The Red Rover eBook

This eBook from the Gutenberg Project consists of approximately 600 pages of information about The Red Rover.

The Red Rover eBook

This eBook from the Gutenberg Project consists of approximately 600 pages of information about The Red Rover.

An athletic seaman soon appeared, seemingly issuing from the element whose deity he aspired to personate.  Mops, dripping with brine, supplied the place of hoary locks; gulf-weed, of which acres were floating within a league of the ship, composed a sort of negligent mantle; and in his hand he bore a trident made of three marling-spikes properly arranged and borne on the staff of a half-pike.  Thus accoutred, the God of the Ocean, who was no less a personage than the captain of the forecastle, advanced with a suitable air of dignity, along the deck attended by a train of bearded water-nymphs and naiades, in a costume no less grotesque than his own.  Arrived on the quarter-deck, in front of the position occupied by the officers, the principal personage saluted the groupe with a wave of his sceptre, and resumed the discourse as follows; Wilder, from the continued abstraction of his Commander, finding himself under the necessity of maintaining one portion of the dialogue.

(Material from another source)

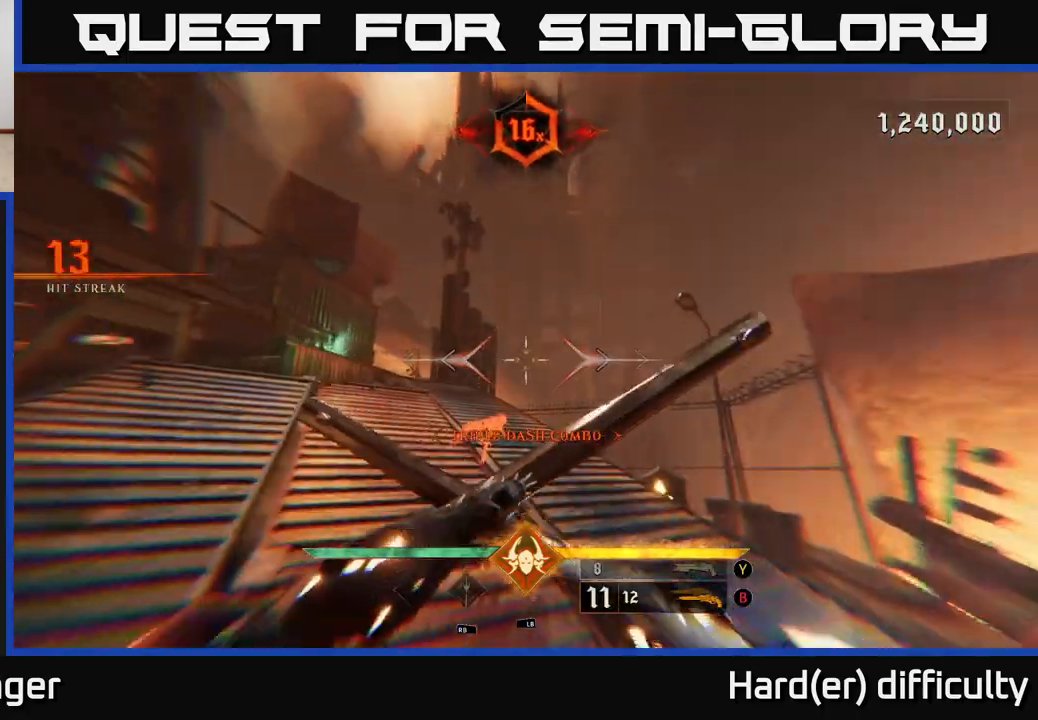
{"buttons": [], "left_stick": "up", "right_stick": "down-left", "events": [[117, "right_stick", "down-left"], [267, "right_stick", "center"], [400, "right_stick", "down-left"]]}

“A wholesome and prettily-rigged boat have you come out in this time, my son; and one well tilled with a noble set of my children.  How long might it be since you left the land?”

“Some eight days ago.”

“Hardly time enough to give the green ones the use of their sea legs.  I shall be able to find them, by the manner in which they hold on in a calm.” [Here the General, who was standing with a scornful and averted eye, let go his hold of a mizzen-shroud, which he had grasped for no other visible reason than to render his person utterly immoveable; Neptune smiled, and continued.] “I sha’n’t ask concerning the port you are last from, seeing that the Newport soundings are still hanging about the flukes of your anchors.  I hope you haven’t brought out many fresh hands with you, for I smell the stock-fish aboard a Baltic-man, who is coming down with the trades, and who can’t be more than a hundred leagues from this; I shall therefore have but little time to overhaul your people, in order to give them their papers.”

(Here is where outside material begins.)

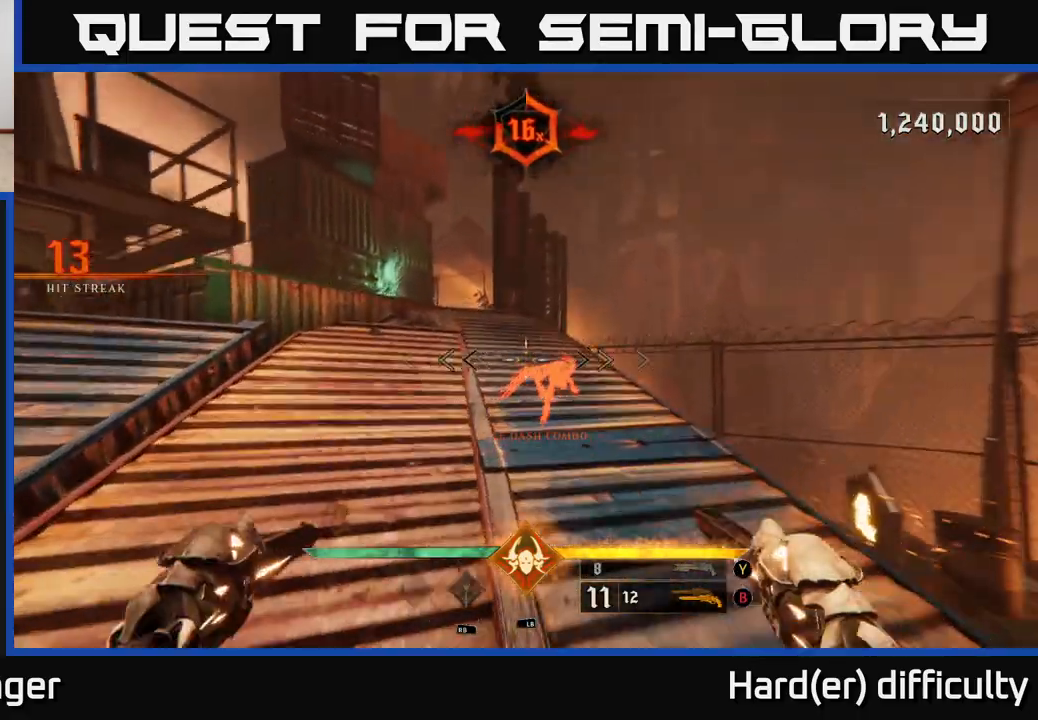
{"buttons": [], "left_stick": "up", "right_stick": "center", "events": [[33, "right_stick", "center"], [333, "right_stick", "down"], [500, "right_stick", "center"]]}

“You see them all before you.  So skilful a mariner as Neptune needs no advice when or how to tell a seaman.”

“I shall then begin with this gentleman,” continued the waggish head of the forecastle, turning towards the still motionless chief of the marines.  “There is a strong look of the land about him; and I should like to know how many hours it is since he first floated over blue water.”

“I believe he has made many voyages; and I dare say has long since paid the proper tribute to your Majesty.”

“Well, well; the thing is like enough, tho’f I will say I have known scholars make better use of their time, if he has been so long on the water as you pretend.  How is it with these ladies?”

“Both have been at sea before, and have a right to pass without a question,” resumed Wilder, a little hastily.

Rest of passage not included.